WHAT YOU HAVE TO DO: The required output is the exact sequence of lines from the line holding "X1248382Y1080478D3*" to the end of the records, inclusive.

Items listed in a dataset
╔══

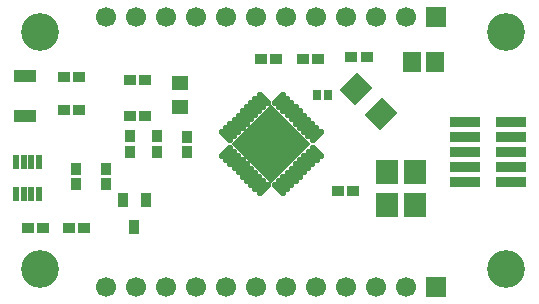
<source format=gbr>
G04 DipTrace 3.1.0.0*
G04 TopMask.gbr*
%MOIN*%
G04 #@! TF.FileFunction,Soldermask,Top*
G04 #@! TF.Part,Single*
%AMOUTLINE1*
4,1,16,
0.021193,0.007274,
0.023305,0.010635,
0.0238,0.015032,
0.02234,0.01921,
0.01921,0.02234,
0.015032,0.0238,
0.010635,0.023305,
0.007274,0.021193,
-0.021193,-0.007274,
-0.023305,-0.010635,
-0.0238,-0.015032,
-0.02234,-0.01921,
-0.01921,-0.02234,
-0.015032,-0.0238,
-0.010635,-0.023305,
-0.007274,-0.021193,
0.021193,0.007274,
0*%
%AMOUTLINE4*
4,1,16,
0.007274,-0.021193,
0.010635,-0.023305,
0.015032,-0.0238,
0.01921,-0.02234,
0.02234,-0.01921,
0.0238,-0.015032,
0.023305,-0.010635,
0.021193,-0.007274,
-0.007274,0.021193,
-0.010635,0.023305,
-0.015032,0.0238,
-0.01921,0.02234,
-0.02234,0.01921,
-0.0238,0.015032,
-0.023305,0.010635,
-0.021193,0.007274,
0.007274,-0.021193,
0*%
%AMOUTLINE7*5,1,4,0,0,0.261684,-179.999999*%
%AMOUTLINE10*
4,1,4,
-0.035433,-0.039369,
-0.035433,0.039369,
0.035433,0.039369,
0.035433,-0.039369,
-0.035433,-0.039369,
0*%
%AMOUTLINE13*
4,1,4,
-0.004176,-0.054286,
-0.054286,-0.004176,
0.004176,0.054286,
0.054286,0.004176,
-0.004176,-0.054286,
0*%
%ADD39C,0.125984*%
%ADD46R,0.021457X0.051181*%
%ADD48R,0.074803X0.03937*%
%ADD50R,0.059055X0.066929*%
%ADD54R,0.033465X0.049213*%
%ADD56R,0.031102X0.03622*%
%ADD58R,0.055118X0.047244*%
%ADD60R,0.102362X0.037008*%
%ADD62C,0.066929*%
%ADD64R,0.066929X0.066929*%
%ADD66R,0.035433X0.043307*%
%ADD68R,0.043307X0.035433*%
%ADD74OUTLINE1*%
%ADD77OUTLINE4*%
%ADD80OUTLINE7*%
%ADD83OUTLINE10*%
%ADD86OUTLINE13*%
%FSLAX26Y26*%
G04*
G70*
G90*
G75*
G01*
G04 TopMask*
%LPD*%
D68*
X1541386Y1219701D3*
X1592567D3*
X1495386Y771701D3*
X1546567D3*
X853386Y1143701D3*
X802205D3*
X854386Y1023701D3*
X803205D3*
D66*
X803386Y903701D3*
Y954882D3*
D68*
X583386Y1153701D3*
X634567D3*
X1289386Y1212701D3*
X1238205D3*
X463386Y649701D3*
X514567D3*
D39*
X2055010Y513701D3*
X503386D3*
X2055042Y1303701D3*
X503386D3*
D64*
X1823386Y1353701D3*
D62*
X1723386D3*
X1623386D3*
X1523386D3*
X1423386D3*
X1323386D3*
X1223386D3*
X1123386D3*
X1023386D3*
X923386D3*
X823386D3*
X723386D3*
D64*
X1823386Y453682D3*
D62*
X1723386D3*
X1623386D3*
X1523386D3*
X1423386D3*
X1323386D3*
X1223386D3*
X1123386D3*
X1023386D3*
X923386D3*
X823386D3*
X723386D3*
D60*
X1919843Y1003701D3*
Y953701D3*
Y903701D3*
Y853701D3*
Y803701D3*
X2073386D3*
Y853701D3*
Y903701D3*
Y953701D3*
Y1003701D3*
D58*
X968386Y1132701D3*
Y1053961D3*
D56*
X1425386Y1091701D3*
X1463181D3*
D54*
X855386Y743701D3*
X780583D3*
X817984Y653150D3*
D66*
X993386Y953701D3*
Y902520D3*
X893386Y903701D3*
Y954882D3*
D68*
X1430976Y1212110D3*
X1379795D3*
D66*
X723386Y845701D3*
Y794520D3*
D68*
X651386Y649701D3*
X600205D3*
D66*
X623386Y794520D3*
Y845701D3*
D68*
X634567Y1043701D3*
X583386D3*
D50*
X1818787Y1203299D3*
X1743984D3*
D48*
X453386Y1023701D3*
Y1157559D3*
D74*
X1123386Y903701D3*
X1137306Y889781D3*
X1151224Y875862D3*
X1165144Y861942D3*
X1179063Y848022D3*
X1192983Y834104D3*
X1206903Y820184D3*
X1220822Y806265D3*
X1234741Y792345D3*
X1248660Y778425D3*
D77*
X1300163Y778147D3*
X1314081Y792067D3*
X1328001Y805987D3*
X1341921Y819906D3*
X1355840Y833825D3*
X1369760Y847744D3*
X1383678Y861664D3*
X1397598Y875584D3*
X1411518Y889503D3*
X1425437Y903423D3*
D74*
X1425159Y954924D3*
X1411239Y968844D3*
X1397320Y982762D3*
X1383400Y996682D3*
X1369482Y1010602D3*
X1355562Y1024521D3*
X1341642Y1038441D3*
X1327723Y1052360D3*
X1313803Y1066280D3*
X1299885Y1080199D3*
D77*
X1248382Y1080478D3*
X1234463Y1066558D3*
X1220543Y1052638D3*
X1206623Y1038719D3*
X1192705Y1024799D3*
X1178785Y1010881D3*
X1164866Y996961D3*
X1150946Y983041D3*
X1137026Y969122D3*
X1123108Y955202D3*
D80*
X1274273Y929312D3*
D46*
X423386Y763701D3*
X448976D3*
X474567D3*
X500157D3*
Y868031D3*
X474567D3*
X448976D3*
X423386D3*
D83*
X1658386Y836701D3*
Y726465D3*
X1752874Y726463D3*
Y836699D3*
D86*
X1640386Y1028701D3*
X1556869Y1112218D3*
M02*

</source>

╚══

ANSWER TO THIS EXERCISE:
X1248382Y1080478D3*
X1234463Y1066558D3*
X1220543Y1052638D3*
X1206623Y1038719D3*
X1192705Y1024799D3*
X1178785Y1010881D3*
X1164866Y996961D3*
X1150946Y983041D3*
X1137026Y969122D3*
X1123108Y955202D3*
D80*
X1274273Y929312D3*
D46*
X423386Y763701D3*
X448976D3*
X474567D3*
X500157D3*
Y868031D3*
X474567D3*
X448976D3*
X423386D3*
D83*
X1658386Y836701D3*
Y726465D3*
X1752874Y726463D3*
Y836699D3*
D86*
X1640386Y1028701D3*
X1556869Y1112218D3*
M02*

</source>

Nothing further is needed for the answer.